• INSTRUCTIONS TO FOLLOW
Lines with "Автоматический": pull these out of the listing below.
* * *
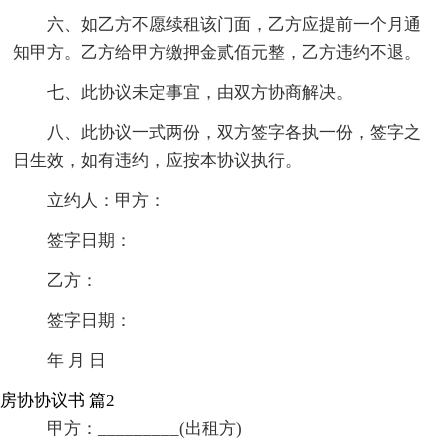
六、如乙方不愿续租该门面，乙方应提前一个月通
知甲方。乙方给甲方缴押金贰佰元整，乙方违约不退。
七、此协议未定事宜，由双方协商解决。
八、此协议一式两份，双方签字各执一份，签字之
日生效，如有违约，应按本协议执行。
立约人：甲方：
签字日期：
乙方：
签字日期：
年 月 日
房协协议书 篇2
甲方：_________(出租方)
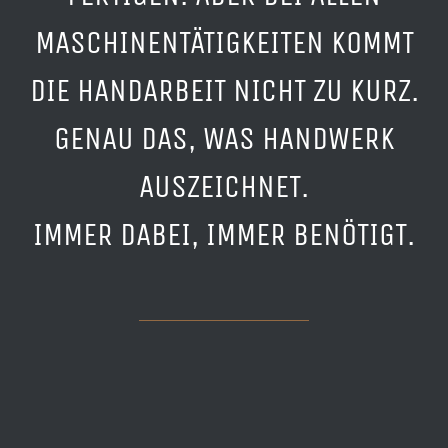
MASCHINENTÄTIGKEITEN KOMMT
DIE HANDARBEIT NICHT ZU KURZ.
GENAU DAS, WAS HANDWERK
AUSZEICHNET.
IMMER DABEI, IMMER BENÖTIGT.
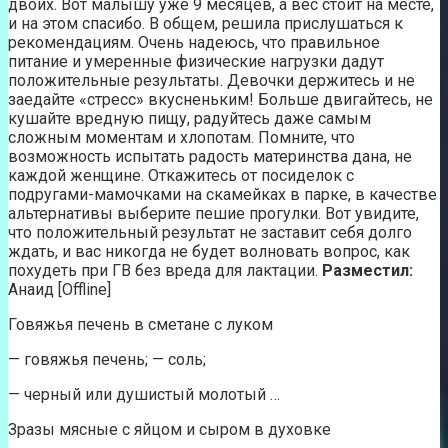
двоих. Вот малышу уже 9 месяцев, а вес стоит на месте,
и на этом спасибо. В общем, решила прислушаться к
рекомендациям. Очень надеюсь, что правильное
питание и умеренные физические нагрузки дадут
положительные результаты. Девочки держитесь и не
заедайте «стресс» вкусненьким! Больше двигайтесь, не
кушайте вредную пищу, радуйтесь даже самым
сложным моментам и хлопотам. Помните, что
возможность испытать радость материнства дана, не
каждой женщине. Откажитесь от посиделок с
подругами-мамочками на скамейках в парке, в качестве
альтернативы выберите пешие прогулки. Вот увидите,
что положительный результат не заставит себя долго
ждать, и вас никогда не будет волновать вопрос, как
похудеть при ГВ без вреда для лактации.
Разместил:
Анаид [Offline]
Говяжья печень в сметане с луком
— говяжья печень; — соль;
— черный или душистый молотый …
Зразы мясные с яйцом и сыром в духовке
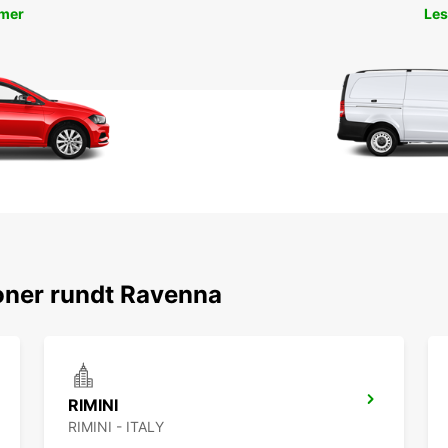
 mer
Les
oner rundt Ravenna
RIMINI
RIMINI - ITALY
* * *
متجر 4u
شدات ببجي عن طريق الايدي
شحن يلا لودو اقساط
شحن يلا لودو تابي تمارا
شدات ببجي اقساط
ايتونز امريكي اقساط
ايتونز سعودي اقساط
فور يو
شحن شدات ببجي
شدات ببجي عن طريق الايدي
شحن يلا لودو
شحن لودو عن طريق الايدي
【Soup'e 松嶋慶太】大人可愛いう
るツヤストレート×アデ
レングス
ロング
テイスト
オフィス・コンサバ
* * *
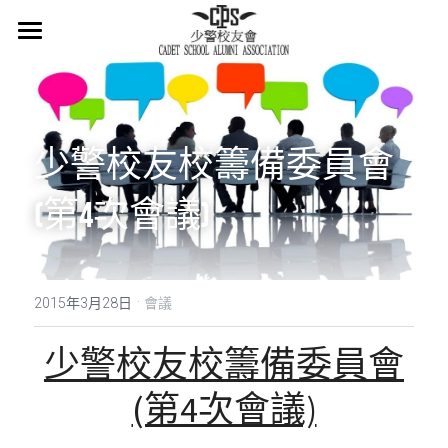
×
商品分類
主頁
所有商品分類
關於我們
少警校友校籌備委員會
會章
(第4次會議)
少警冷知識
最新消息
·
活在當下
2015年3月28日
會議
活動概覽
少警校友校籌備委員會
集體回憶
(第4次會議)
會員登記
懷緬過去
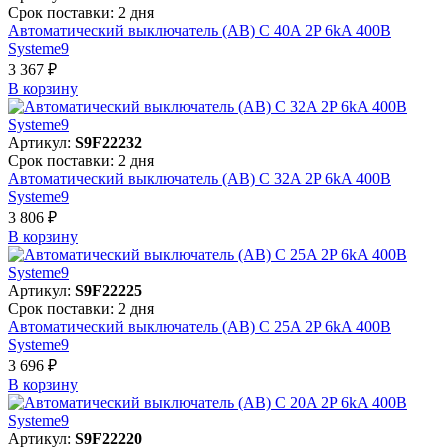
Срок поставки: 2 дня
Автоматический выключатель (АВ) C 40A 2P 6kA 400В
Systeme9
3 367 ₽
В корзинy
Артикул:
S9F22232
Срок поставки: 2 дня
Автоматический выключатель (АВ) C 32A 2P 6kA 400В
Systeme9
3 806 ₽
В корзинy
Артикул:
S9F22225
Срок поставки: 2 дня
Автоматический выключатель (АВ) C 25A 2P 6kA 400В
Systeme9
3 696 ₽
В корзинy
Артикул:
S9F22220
* * *
• YOUR SOLUTION
Автоматический выключатель (АВ) C 40A 2P 6kA 400В
Автоматический выключатель (АВ) C 32A 2P 6kA 400В
Автоматический выключатель (АВ) C 25A 2P 6kA 400В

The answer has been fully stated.